What you should do: Search term "much": copy each line of the data containing it.

Given information:
-- -- --

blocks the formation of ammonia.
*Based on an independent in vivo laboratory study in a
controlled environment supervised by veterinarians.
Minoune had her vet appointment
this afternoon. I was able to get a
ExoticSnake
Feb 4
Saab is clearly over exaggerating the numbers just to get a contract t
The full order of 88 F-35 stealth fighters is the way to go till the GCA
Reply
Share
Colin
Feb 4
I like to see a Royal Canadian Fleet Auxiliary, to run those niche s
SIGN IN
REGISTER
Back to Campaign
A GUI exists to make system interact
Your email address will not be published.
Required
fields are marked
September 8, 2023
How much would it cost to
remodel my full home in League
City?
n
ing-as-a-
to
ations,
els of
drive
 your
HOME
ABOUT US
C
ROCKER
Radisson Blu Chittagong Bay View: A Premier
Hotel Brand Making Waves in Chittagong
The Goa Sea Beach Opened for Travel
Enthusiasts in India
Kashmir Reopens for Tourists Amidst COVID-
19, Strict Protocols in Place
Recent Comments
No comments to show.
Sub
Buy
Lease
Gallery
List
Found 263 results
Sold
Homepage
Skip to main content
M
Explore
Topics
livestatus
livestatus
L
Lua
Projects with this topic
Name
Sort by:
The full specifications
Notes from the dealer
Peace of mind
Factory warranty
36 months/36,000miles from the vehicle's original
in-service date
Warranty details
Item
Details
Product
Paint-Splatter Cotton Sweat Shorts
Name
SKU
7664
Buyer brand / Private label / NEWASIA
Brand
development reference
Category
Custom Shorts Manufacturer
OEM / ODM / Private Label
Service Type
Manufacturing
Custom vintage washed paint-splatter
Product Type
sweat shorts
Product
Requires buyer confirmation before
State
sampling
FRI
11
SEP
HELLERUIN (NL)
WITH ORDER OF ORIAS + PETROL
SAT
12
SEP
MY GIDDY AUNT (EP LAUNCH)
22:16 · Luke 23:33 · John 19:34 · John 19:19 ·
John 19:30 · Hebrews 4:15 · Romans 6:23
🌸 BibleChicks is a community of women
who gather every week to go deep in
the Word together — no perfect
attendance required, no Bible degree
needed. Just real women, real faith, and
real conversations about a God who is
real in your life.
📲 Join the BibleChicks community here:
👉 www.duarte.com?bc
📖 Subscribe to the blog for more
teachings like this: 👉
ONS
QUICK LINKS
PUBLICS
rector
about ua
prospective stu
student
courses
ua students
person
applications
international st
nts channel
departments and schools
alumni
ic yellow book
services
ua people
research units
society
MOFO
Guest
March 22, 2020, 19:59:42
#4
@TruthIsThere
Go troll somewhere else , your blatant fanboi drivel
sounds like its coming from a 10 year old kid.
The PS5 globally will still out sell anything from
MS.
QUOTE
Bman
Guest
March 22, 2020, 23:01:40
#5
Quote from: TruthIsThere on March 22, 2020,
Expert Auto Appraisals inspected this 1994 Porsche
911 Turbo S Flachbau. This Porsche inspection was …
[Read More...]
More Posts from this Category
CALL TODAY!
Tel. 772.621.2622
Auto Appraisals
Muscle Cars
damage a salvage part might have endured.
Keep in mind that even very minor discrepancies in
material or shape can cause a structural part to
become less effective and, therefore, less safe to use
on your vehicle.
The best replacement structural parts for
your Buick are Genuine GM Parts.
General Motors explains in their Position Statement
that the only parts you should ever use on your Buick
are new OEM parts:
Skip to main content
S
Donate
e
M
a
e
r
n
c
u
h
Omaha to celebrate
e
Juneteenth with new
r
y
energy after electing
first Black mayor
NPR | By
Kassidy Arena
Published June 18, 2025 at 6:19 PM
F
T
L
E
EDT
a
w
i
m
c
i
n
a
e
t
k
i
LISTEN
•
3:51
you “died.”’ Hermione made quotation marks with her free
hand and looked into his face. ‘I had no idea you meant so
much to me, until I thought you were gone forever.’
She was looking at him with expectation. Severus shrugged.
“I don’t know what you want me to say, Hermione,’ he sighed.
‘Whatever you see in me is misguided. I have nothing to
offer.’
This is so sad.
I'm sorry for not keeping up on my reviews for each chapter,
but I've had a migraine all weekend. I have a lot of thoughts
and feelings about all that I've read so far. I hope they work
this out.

-- -- --

Answer space:
How much would it cost to
much to me, until I thought you were gone forever.’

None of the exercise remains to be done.